Ledoux (1989, 1994, 1995) suggère en revanche que l’émotion et la cognition sont des systèmes distincts subissant chacun l’influence modulatrice de l’autre. En s’appuyant sur l’étude des circuits neuronaux qui sous tendent la relation entre mémoire et émotions, notamment la mémorisation d’évènements associés à la peur, Ledoux fait l’hypothèse de deux voies neuronales séparées assurant des fonctions spécifiques au cours de la réaction émotionnelle. Il propose une carte des projections corticales et sous-corticales impliquées dans la réaction émotionnelle. Les projections nerveuses reliant l’amygdale aux autres régions impliquées dans les processus cognitifs y sont décrites pour apprécier l’influence de la réaction émotionnelle sur l’activité cognitive. Les régions corticales sur lesquelles se projettent les informations nerveuses issues de l’amygdale correspondent aux régions primaires et associatives du cortex sensoriel, à l’hippocampe, au cortex périrhinal ainsi qu’au nucleus basal. Ces projections permettent respectivement de moduler la perception de l’environnement, d’évaluer le danger à partir des informations de contexte et des informations stockées en mémoire et enfin de diriger sélectivement l’attention vers les informations pertinentes de l’environnement. L’existence de telles projections montre qu’une émotion comme la peur agit directement sur les processus cognitifs. Cette relation entre processus cognitifs et mécanismes émotionnels n’est pas univoque car les projections inverses, du cortex vers l’amygdale, illustrent l’influence des traitements cognitifs sur les mécanismes émotionnels. Ledoux (1989) distingue donc deux voies correspondant aux projections cortex-amygdale et thalamus-amygdale. Les premières assureraient le traitement de la signification émotionnelle d’indices complexes, alors que les secondes seraient responsables du traitement des indices simples. Selon la complexité des éléments de la stimulation, ces projections seraient mises à contribution et pourraient entrer en action simultanément.
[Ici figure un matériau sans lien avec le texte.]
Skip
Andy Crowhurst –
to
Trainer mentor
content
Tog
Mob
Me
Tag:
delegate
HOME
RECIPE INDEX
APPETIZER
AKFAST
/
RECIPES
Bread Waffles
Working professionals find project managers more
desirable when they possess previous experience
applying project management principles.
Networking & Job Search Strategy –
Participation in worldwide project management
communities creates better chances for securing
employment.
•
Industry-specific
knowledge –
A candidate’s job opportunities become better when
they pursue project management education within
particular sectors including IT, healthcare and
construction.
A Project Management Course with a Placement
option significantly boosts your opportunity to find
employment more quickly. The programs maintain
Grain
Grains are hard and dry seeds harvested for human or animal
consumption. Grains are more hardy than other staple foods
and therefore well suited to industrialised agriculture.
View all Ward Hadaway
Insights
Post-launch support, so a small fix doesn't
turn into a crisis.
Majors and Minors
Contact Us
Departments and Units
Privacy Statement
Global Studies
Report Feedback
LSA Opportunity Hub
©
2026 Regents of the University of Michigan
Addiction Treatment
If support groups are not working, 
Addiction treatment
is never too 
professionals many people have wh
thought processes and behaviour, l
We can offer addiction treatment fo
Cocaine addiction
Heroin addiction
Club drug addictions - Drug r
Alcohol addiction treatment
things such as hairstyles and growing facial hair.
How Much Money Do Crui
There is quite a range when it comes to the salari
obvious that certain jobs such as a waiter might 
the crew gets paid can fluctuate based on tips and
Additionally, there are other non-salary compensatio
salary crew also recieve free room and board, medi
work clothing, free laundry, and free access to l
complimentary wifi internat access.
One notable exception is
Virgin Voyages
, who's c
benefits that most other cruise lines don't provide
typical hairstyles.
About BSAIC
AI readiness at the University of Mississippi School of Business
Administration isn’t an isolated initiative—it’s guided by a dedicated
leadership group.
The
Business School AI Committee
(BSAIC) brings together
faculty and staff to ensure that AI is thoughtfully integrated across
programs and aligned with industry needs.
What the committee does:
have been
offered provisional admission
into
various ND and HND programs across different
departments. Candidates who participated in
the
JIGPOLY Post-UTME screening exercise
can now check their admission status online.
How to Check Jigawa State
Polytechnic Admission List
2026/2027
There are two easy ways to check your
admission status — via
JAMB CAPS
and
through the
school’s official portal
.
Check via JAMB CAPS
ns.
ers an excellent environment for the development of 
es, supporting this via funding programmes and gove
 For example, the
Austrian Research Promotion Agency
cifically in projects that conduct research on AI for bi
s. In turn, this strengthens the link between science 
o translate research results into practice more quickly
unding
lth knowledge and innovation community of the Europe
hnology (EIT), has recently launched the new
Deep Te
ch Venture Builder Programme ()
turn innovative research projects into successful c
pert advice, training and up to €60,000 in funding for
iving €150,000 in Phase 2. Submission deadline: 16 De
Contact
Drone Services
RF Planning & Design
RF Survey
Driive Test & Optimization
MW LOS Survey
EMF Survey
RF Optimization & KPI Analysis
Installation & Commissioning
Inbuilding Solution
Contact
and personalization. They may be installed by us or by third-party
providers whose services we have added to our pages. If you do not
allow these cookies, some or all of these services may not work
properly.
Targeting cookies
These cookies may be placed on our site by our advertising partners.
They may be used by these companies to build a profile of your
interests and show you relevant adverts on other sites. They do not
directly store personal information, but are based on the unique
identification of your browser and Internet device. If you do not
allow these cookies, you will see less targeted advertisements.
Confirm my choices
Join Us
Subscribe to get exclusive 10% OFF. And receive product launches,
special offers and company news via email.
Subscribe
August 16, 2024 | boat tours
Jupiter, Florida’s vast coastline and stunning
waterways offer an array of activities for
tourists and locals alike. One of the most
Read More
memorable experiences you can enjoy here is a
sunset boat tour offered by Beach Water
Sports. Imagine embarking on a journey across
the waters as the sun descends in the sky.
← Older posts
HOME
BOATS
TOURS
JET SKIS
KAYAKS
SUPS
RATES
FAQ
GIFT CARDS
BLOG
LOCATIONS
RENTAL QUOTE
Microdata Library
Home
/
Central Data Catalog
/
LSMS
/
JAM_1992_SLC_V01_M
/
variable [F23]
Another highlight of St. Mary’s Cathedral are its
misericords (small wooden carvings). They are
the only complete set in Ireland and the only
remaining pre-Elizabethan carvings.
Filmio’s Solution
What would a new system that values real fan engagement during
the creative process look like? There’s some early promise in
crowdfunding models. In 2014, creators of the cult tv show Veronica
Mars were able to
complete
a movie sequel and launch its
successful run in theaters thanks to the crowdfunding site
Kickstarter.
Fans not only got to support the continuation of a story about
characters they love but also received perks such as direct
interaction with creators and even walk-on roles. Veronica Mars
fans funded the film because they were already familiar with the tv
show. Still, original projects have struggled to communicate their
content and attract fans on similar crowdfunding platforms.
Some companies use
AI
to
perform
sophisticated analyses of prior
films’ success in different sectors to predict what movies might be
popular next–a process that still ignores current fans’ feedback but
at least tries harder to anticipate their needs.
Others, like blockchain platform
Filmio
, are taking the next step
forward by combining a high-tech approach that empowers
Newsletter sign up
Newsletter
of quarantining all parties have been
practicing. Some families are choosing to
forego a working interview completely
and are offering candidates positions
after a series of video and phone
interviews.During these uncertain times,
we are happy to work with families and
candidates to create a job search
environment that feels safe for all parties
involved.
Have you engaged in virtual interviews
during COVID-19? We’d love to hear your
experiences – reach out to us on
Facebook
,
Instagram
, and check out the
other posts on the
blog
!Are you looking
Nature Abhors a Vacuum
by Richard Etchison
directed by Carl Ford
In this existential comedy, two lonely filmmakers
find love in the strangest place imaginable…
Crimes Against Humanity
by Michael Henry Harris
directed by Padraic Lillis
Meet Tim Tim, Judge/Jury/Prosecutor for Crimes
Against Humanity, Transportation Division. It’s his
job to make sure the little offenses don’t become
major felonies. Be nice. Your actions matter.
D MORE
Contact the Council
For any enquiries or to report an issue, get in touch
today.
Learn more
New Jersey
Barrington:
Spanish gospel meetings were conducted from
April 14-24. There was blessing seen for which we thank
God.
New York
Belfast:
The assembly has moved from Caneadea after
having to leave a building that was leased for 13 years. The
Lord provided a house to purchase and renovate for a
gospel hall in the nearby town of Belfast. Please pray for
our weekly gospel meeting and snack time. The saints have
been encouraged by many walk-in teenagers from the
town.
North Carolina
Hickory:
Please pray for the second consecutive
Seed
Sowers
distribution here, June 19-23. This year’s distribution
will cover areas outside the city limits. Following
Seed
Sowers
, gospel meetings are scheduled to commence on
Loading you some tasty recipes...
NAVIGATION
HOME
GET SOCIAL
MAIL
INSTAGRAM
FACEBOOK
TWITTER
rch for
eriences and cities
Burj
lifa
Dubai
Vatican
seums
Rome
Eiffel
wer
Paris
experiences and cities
Cette distinction permet à Ledoux (1994, 1995) d’envisager deux circuits cérébraux au décours temporel différent pour la détection et la réaction émotionnelle. Par exemple, face à un stimulus dangereux, la voie thalamus-amygdale interviendrait pour que le thalamus traite les informations et les transmette rapidement à l’amygdale. Cette voie sous-corticale permettrait à l’organisme de réagir vite. Simultanément, le thalamus enverrait des informations au cortex visuel, lequel effectuerait un traitement plus fin, c’est-à-dire une représentation détaillée du stimulus. Cette analyse serait alors transmise à l’amygdale par la voie cortex-amygdale pour renforcer la réaction ou au contraire l’inhiber. Cette voie relayée plusieurs fois, serait moins rapide, mais fournirait des informations plus détaillées pour influer sur la suite de la réponse comportementale. Les deux voies pourraient donc fonctionner indépendamment.

Parrot et Schulkin (1993) proposent une hypothèse fonctionnaliste alternative selon laquelle l’émotion est inhérente à la cognition parce qu’elle ne peut se réaliser sans une évaluation cognitive et parce qu’elle permet à l’organisme de se préparer à l’action et à un certain type de comportement. Autrement dit, l’émotion serait une fonction adaptative du comportement. En effet, l’influence réciproque entre les processus cognitifs et les réactions émotionnelles illustre bien les capacités d’adaptation de l’organisme dont les régulations internes garantissent une certaine forme de stabilité face aux changements de l’environnement. Ce caractère adaptatif des comportements émotionnels suppose selon Gray (soumis) que les états émotionnels passagers puissent moduler les fonctions de contrôle de haut niveau comme, par exemple, les fonctions exécutives pour intégrer le phénomène de régulation à travers le système nerveux.